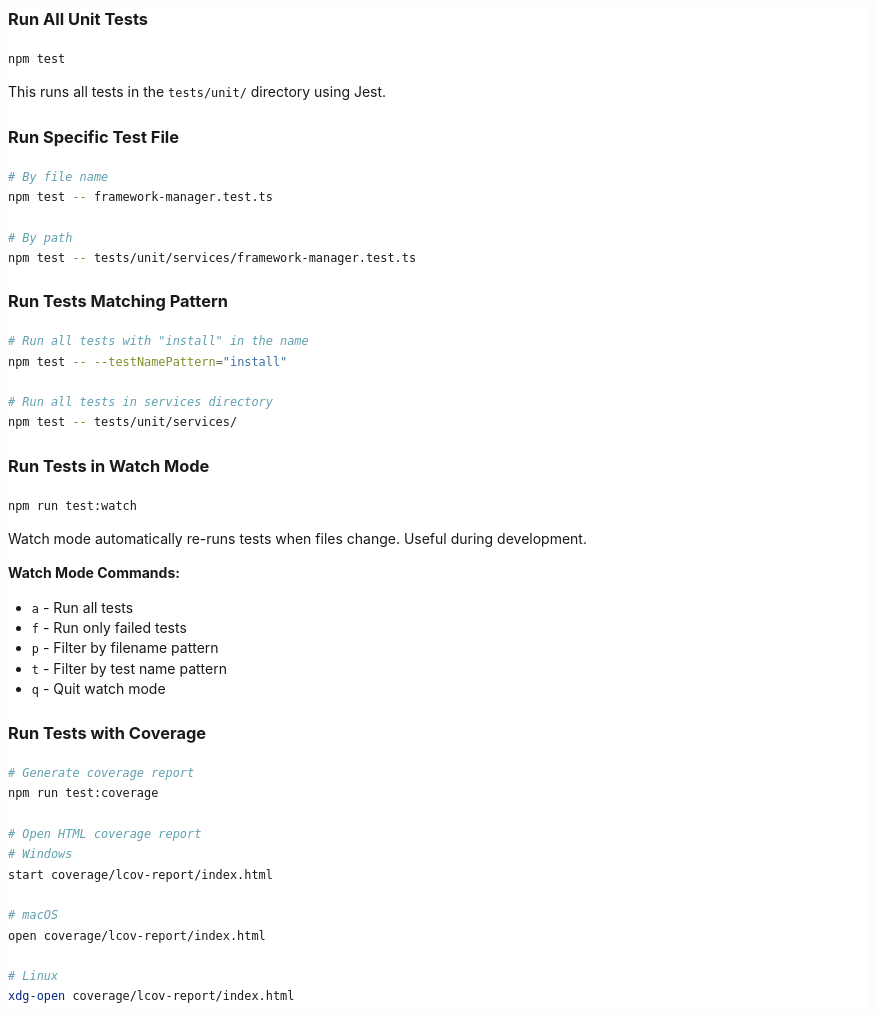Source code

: ### Run All Unit Tests

```bash
npm test
```

This runs all tests in the `tests/unit/` directory using Jest.

### Run Specific Test File

```bash
# By file name
npm test -- framework-manager.test.ts

# By path
npm test -- tests/unit/services/framework-manager.test.ts
```

### Run Tests Matching Pattern

```bash
# Run all tests with "install" in the name
npm test -- --testNamePattern="install"

# Run all tests in services directory
npm test -- tests/unit/services/
```

### Run Tests in Watch Mode

```bash
npm run test:watch
```

Watch mode automatically re-runs tests when files change. Useful during development.

**Watch Mode Commands:**
- `a` - Run all tests
- `f` - Run only failed tests
- `p` - Filter by filename pattern
- `t` - Filter by test name pattern
- `q` - Quit watch mode

### Run Tests with Coverage

```bash
# Generate coverage report
npm run test:coverage

# Open HTML coverage report
# Windows
start coverage/lcov-report/index.html

# macOS
open coverage/lcov-report/index.html

# Linux
xdg-open coverage/lcov-report/index.html
```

┄┄┄┄┄┄

Your answer must consist of every line from the listing that holds the string "index".

start coverage/lcov-report/index.html
open coverage/lcov-report/index.html
xdg-open coverage/lcov-report/index.html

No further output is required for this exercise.